Extended Data Fig. 7 Tetrameric assembly of MaMCU, overall architecture of a metazoan MCU and symmetry mismatch of MaMCU.
a, The design of cysteine pair mutations for crosslinking transmembrane subunits. L314 on TM1 and M348 on TM2 were mutated to cysteines (side chains shown as sticks). b, Site-directed disulfide cross-linking of MaMCU in detergent solution. L314 on TM1 and M348 on TM2 were mutated to create a cysteine pair at the protomer interface on an otherwise cysteine-free background. The double cysteine mutant was purified and oxidized by copper phenanthroline (CuP) for various time durations. The cross-link product was analysed by SDS–PAGE. c, Site-directed disulfide cross-linking of MaMCU in the membrane. Isolated membrane from the MaMCU L314C/M348C mutant was treated with CuP for an increasing amount of time. The cross-linking product was analysed by western blot using an antibody against the His tag on the protein. d, The size-exclusion profile of MaMCU with or without crosslinking. MaMCU L314C/M348C mutant treated or untreated with CuP in the membrane was purified and analysed by size-exclusion chromatography. The peak fractions were subjected to SDS–PAGE and visualized by Coomassie blue staining. e, Site-directed disulfide cross-linking of mosquito MCU in detergent solution. A pair of residues (T294 on TM1 and V341 on TM2) that were equivalent to those used in MaMCU crosslinking at the protomer interface were mutated to cysteine. The purified double cysteine mutant was oxidized by CuP and analysed by SDS–PAGE. The tetramer position on the SDS–PAGE gel is the same as that of MaMCU in b. f, 2D averages of negatively stained FgMCU in nanodiscs, mosquito MCU (T294C/V341C) in nanodiscs, and mosquito MCU (T294C/V341C) in amphipol A8–35. 2D averages were not repeated. g, Geometry of markers in transmembrane domain and NTD of MaMCU. Site-specific mercury marker on transmembrane domain (red spheres) and Cα position of Ile115 in NTD (blue spheres) are indicated. Data in b–e are representative of three independent experiments with similar results. For gel source data, see Supplementary Fig. 1.

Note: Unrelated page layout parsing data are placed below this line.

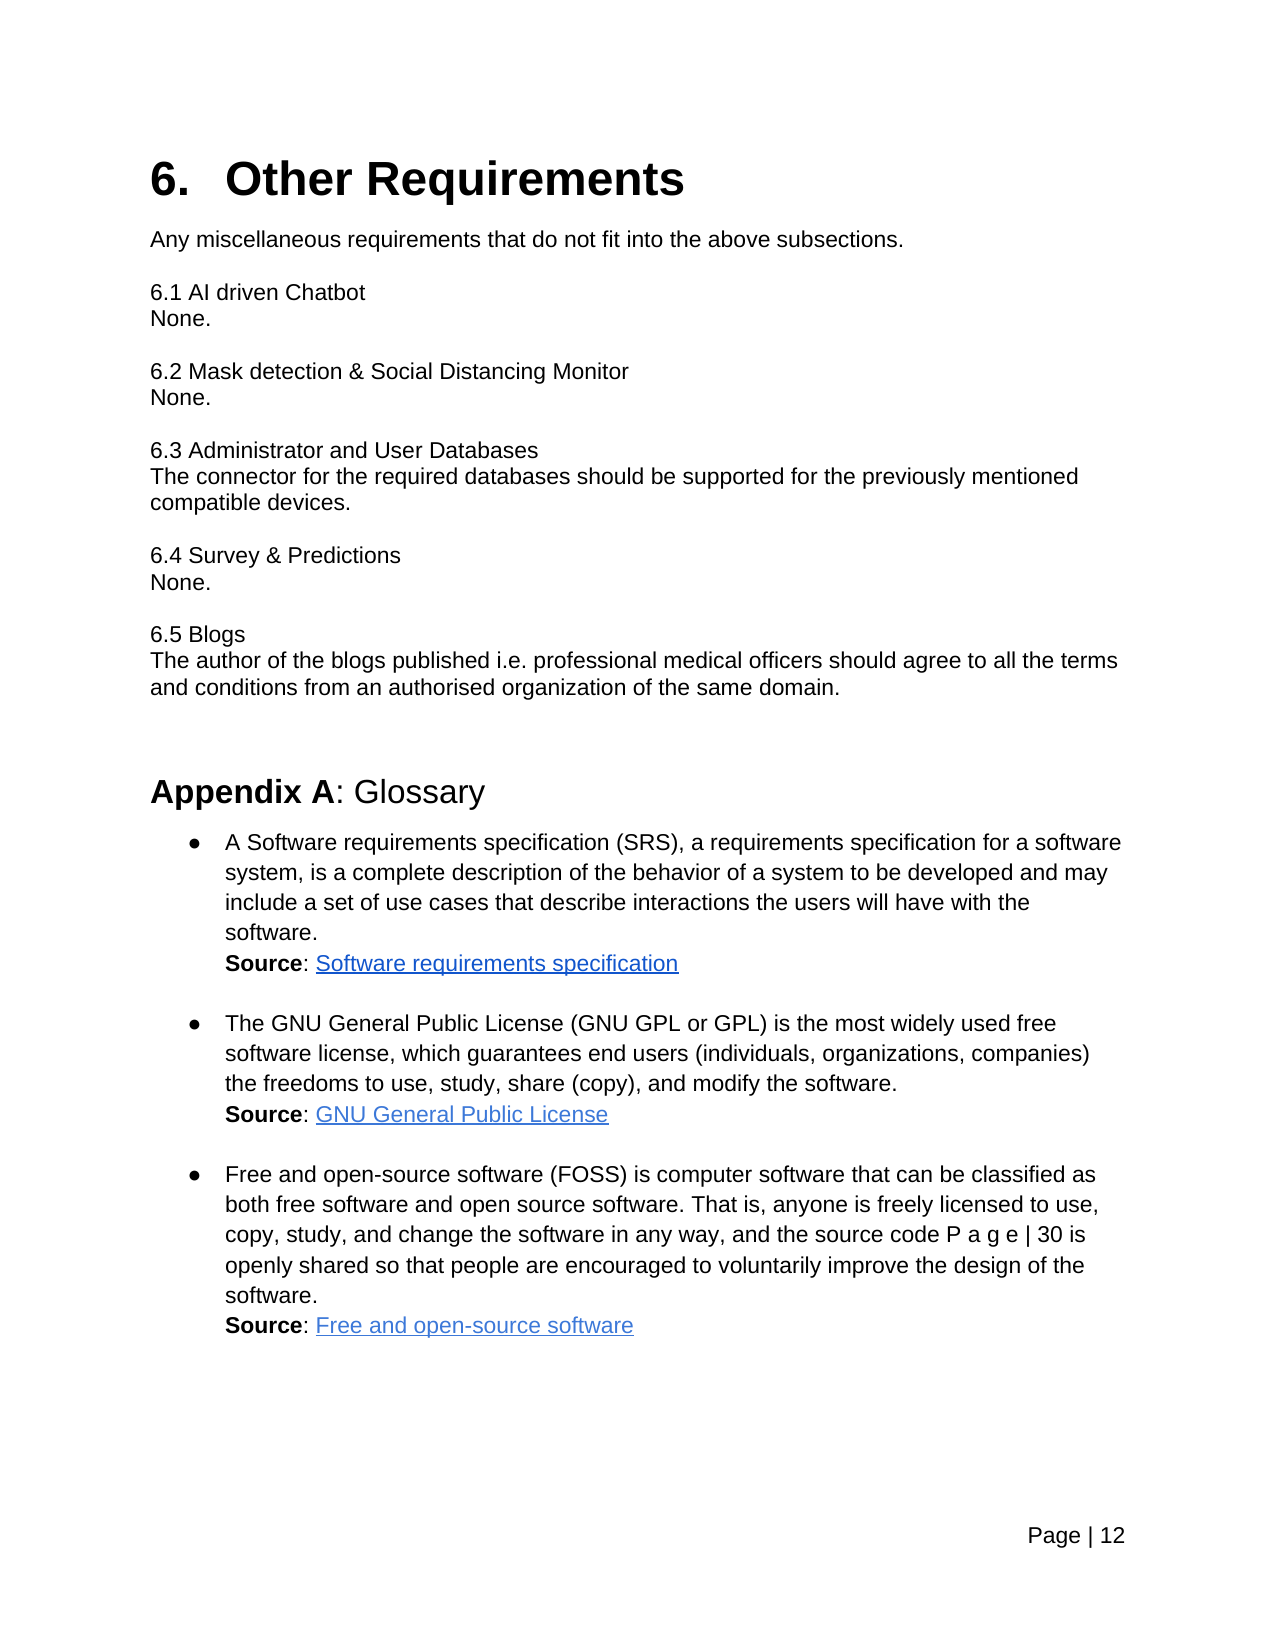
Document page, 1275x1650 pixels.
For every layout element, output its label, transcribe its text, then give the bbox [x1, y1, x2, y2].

list Free and open-source software (FOSS) is computer software that can be classified as both free software and open source software. That is, anyone is freely licensed to use, copy, study, and change the software in any way, and the source code P a g e | 30 is openly shared so that people are encouraged to voluntarily improve the design of the software. [187, 1161, 1125, 1308]
text Any miscellaneous requirements that do not fit into the above subsections. [150, 226, 1125, 252]
text 6.1 AI driven Chatbot [150, 278, 1125, 305]
list A Software requirements specification (SRS), a requirements specification for a software system, is a complete description of the behavior of a system to be developed and may include a set of use cases that describe interactions the users will have with the software. [187, 829, 1125, 946]
text Source: Free and open-source software [225, 1312, 1125, 1338]
text 6.3 Administrator and User Databases [150, 437, 1125, 463]
text 6.5 Blogs [150, 621, 1125, 647]
text Source: Software requirements specification [225, 949, 1125, 976]
subtitle 6. Other Requirements [150, 150, 1125, 205]
text Source: GNU General Public License [150, 1101, 1125, 1127]
text The connector for the required databases should be supported for the previously mentioned compatible devices. [150, 463, 1125, 516]
text None. [150, 384, 1125, 410]
text None. [150, 305, 1125, 331]
list The GNU General Public License (GNU GPL or GPL) is the most widely used free software license, which guarantees end users (individuals, organizations, companies) the freedoms to use, study, share (copy), and modify the software. [187, 1010, 1125, 1097]
text The author of the blogs published i.e. professional medical officers should agree to all the terms and conditions from an authorised organization of the same domain. [150, 647, 1125, 700]
text None. [150, 568, 1125, 595]
text 6.2 Mask detection & Social Distancing Monitor [150, 358, 1125, 384]
subtitle Appendix A: Glossary [150, 772, 1125, 811]
text 6.4 Survey & Predictions [150, 542, 1125, 568]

Extended Data Fig. 8 Expression levels of MaMCU mutants and ruthenium red sensitivity of selected mutants.
a, The expression level of wild-type MaMCU and those with a point mutation in the transmembrane domain. Green fluorescent protein-tagged protein was analysed on SDS–PAGE and the protein was visualized by in-gel fluorescence. The experiments were repeated twice independently with similar results. For gel source data, see Supplementary Fig. 1. b–m, The effect of substituting residues near the intermembrane surface of MaMCU on its ruthenium red sensitivity. Ca2+ uptake activity of the wild-type or mutant MaMCU was assayed in an E. coli-based assay (0.5 mM Ca2+, 1 μM RuR). The Ca2+ uptake in the absence (blue) or in the presence (black) of ruthenium red is reflected by fluorescence changes. The experiments were repeated three times independently with similar results.